What is the present threshold for inheritance tax?

The answer=£325,000

How is raising the threshold and taking many family homes out of IHT just "benefiting many other wealthy people"?
 
Any suggestion that the Liberal Democrats would form an alliance with Labour in the event of a hung parliament would deter many people across the British Isles from voting Lib Dem at the General Election.

(see my Blog - Independence Cymru)
 
I am stating the facts. Raising the threshold to £2 million will help the wealthy and do nothing for the poorest in our society. It is an object lesson in where Tory priorities lie.
 
Which is why Alan the Liberal Democrats have said that they will abide with the will of the British people *if* there should be a hung Parliament, in deciding what our role in it will be.
 
Maybe the difference between us and them is that they are so out of touch with ordinary people that they think £325,000 isn't a lot of money.

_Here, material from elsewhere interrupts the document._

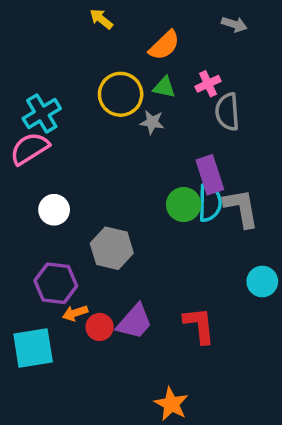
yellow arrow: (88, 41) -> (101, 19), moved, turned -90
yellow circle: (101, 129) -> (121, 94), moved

I live in a family home in London, and it wouldn't sell for anything like that. Remembering that inheritance tax is paid only on the amount above the threshhold, even for those who have a house worth a bit more than that, it wouldn't seriously hit even people living in quite big houses round here.

I'd rather have less tax on people working hard to have enough to be able to buy such a house, than less tax on those getting it for nothing more than having the right set of parents. If those people standing to inherit it NEED the property, well, they could pay life insurance against early death and have an endowment policy to pay the tax - and they'd still be much better off than those who also need it but must pay their own way. If they don't need it - why on earth is it so bad to tax them on what is just a windfall dollop of cash? As we must tax soem things this seems a better thing to tax than most.

The Tories and other people living in that separate world of the super-rich where £325,000 is a piddling amount of money just can't see that. Their hired men in the media too often try to make out that this is "middle England" levels when it isn't - it's way above the median. It's wealth from people who can damn well afford to pay more tax, particularly when others are suffering because house prices are pushed beyond their means.
 
We are told that Britain is one of the five richest countries in the world but, on looking around at infrastructure and society, I just can't see it, can you?